Exercise : Show that $\Phi^\top \Phi$ is invertible if $\Phi$ has linearly independent columns. Interpret its implications about our features.

Answer: It implies that our features are linearly dependent

Challenge: Similarly, we can show $\Phi\Phi^\top$ is invertible if $\Phi$ has linearly independent rows.

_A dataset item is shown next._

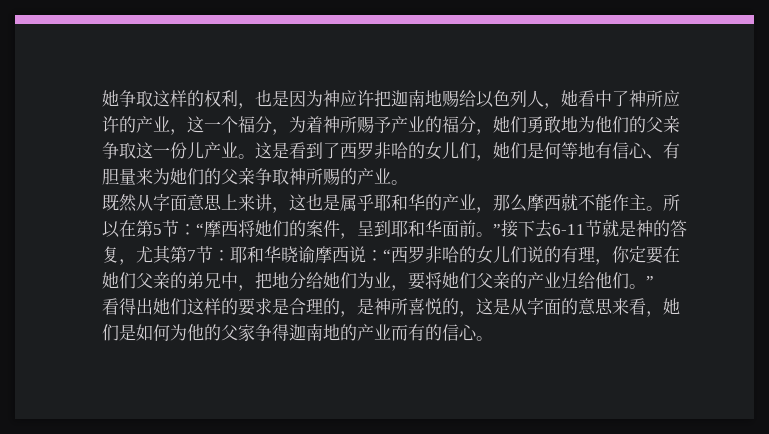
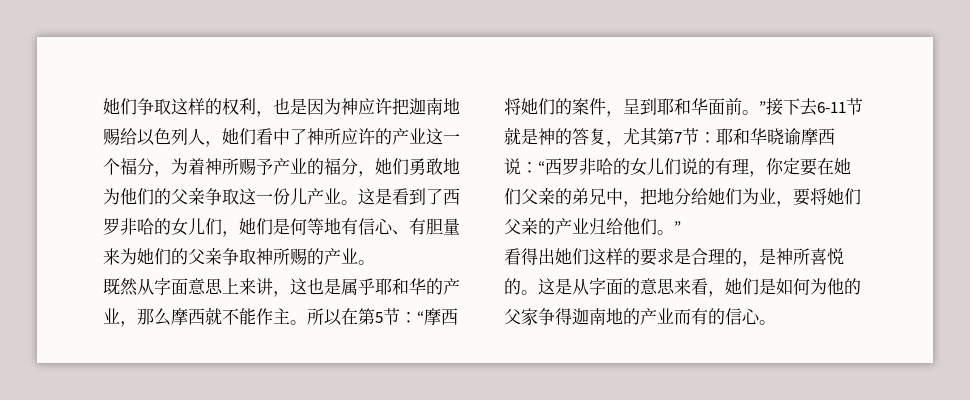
[102,90,119,107] 她 -> [103,98,137,115] 她们
(578, 98) none -> [239,128,256,145] 们
[170,129,187,135] ， -> (426, 136) none
[459,311,476,317] ， -> [521,290,538,295] 。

Why do we care/not care about this case?

Challenge: Show that $\vec{b}$ is in the column space of $A$ if and only if there exists a vector $\vec{x}$ such that $A\vec{x} = \vec{b}$.

Digression: Moore-Penrose Pseudoinverse

  • When we have a matrix $A$ that is non-invertible or not even square, we might want to invert anyway
  • For these situations we use $A^\dagger$, the Moore-Penrose Pseudoinverse of $A$
  • In general, we can get $A^\dagger$ by SVD: if we write $A \in \R^{m \times n} = U_{m \times m} \Sigma_{m \times n} V_{n \times n}^\top$ then $A^\dagger \in \R^{n \times m} = V \Sigma^\dagger U^\top$, where $\Sigma^\dagger \in \R^{n \times m}$ is obtained by taking reciprocals of non-zero entries of $\Sigma^\top$.
  • Particularly, when $A$ has linearly independent columns then $A^\dagger = (A^\top A)^{-1} A^\top$. When $A$ is invertible, then $A^\dagger = A^{-1}$.

Exercise : One property of Psuedoinverse is that $A A^\dagger A = A$. Show that $$(A^{\top} A)^{-1}A^\top$$ satisfies this property (assuming linearly independent columns of $A$)

Challenge: Show that $$\hat{\vec{w}} = (\Phi^\top\Phi)^\dagger \Phi^\top \vec{t} = \Phi^\dagger \vec{t}$$ satisfies $\nabla_\vec{w} E(\vec{w}) = \Phi^\top\Phi \vec{w} - \Phi^\top \vec{t} = 0$.

Discuss : What are the advantages and disadvtanges of each method we learned today (stochastic gradient descent, batch gradient descent, and closed-form solution)?

Answer: There are no right answers, but you can say things like: matrix inversion is a cubic-time operation (technically $O(n^{2.37...})$). Performing better on your training data $\Phi$ doesn't necessarily mean performing better on unseen test data.